* **WORK ITEM**
Copy the records word for word, starting with the first line and ending after the line that contains "How many interior".
========================================================================
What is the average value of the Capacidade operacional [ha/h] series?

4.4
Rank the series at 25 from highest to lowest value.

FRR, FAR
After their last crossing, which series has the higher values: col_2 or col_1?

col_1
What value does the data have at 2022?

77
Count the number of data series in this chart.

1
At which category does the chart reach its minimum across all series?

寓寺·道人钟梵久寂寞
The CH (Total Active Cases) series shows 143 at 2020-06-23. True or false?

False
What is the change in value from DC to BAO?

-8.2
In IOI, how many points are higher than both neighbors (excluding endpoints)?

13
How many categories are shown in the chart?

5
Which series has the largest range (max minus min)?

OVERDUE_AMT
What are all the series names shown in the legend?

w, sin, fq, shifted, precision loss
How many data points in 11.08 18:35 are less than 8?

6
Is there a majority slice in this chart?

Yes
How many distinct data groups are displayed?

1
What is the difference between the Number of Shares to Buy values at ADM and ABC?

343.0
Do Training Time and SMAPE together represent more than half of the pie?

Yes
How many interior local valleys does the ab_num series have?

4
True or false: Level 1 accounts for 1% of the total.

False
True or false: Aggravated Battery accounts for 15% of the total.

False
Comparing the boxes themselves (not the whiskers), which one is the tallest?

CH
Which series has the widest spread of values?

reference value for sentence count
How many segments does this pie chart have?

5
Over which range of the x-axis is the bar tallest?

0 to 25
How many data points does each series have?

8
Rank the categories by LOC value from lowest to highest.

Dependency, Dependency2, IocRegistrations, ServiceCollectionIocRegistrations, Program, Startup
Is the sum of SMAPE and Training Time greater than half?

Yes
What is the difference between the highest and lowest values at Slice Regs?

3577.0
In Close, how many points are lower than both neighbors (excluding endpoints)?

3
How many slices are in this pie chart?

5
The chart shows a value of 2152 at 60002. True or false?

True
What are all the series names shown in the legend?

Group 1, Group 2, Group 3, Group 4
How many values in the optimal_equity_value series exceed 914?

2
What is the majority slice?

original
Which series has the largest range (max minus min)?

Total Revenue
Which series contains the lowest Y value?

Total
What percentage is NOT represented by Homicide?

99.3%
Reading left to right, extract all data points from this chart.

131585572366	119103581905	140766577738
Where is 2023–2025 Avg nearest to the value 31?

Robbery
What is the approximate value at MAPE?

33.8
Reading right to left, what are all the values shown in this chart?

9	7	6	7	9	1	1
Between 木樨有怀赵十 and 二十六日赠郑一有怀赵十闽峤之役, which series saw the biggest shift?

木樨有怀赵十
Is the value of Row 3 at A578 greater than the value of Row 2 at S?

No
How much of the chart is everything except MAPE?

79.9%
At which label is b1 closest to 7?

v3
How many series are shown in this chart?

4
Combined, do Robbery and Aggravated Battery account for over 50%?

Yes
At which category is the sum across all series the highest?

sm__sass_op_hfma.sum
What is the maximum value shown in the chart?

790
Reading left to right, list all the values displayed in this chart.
========================================================================
* **REPLY**
What is the average value of the Capacidade operacional [ha/h] series?

4.4
Rank the series at 25 from highest to lowest value.

FRR, FAR
After their last crossing, which series has the higher values: col_2 or col_1?

col_1
What value does the data have at 2022?

77
Count the number of data series in this chart.

1
At which category does the chart reach its minimum across all series?

寓寺·道人钟梵久寂寞
The CH (Total Active Cases) series shows 143 at 2020-06-23. True or false?

False
What is the change in value from DC to BAO?

-8.2
In IOI, how many points are higher than both neighbors (excluding endpoints)?

13
How many categories are shown in the chart?

5
Which series has the largest range (max minus min)?

OVERDUE_AMT
What are all the series names shown in the legend?

w, sin, fq, shifted, precision loss
How many data points in 11.08 18:35 are less than 8?

6
Is there a majority slice in this chart?

Yes
How many distinct data groups are displayed?

1
What is the difference between the Number of Shares to Buy values at ADM and ABC?

343.0
Do Training Time and SMAPE together represent more than half of the pie?

Yes
How many interior local valleys does the ab_num series have?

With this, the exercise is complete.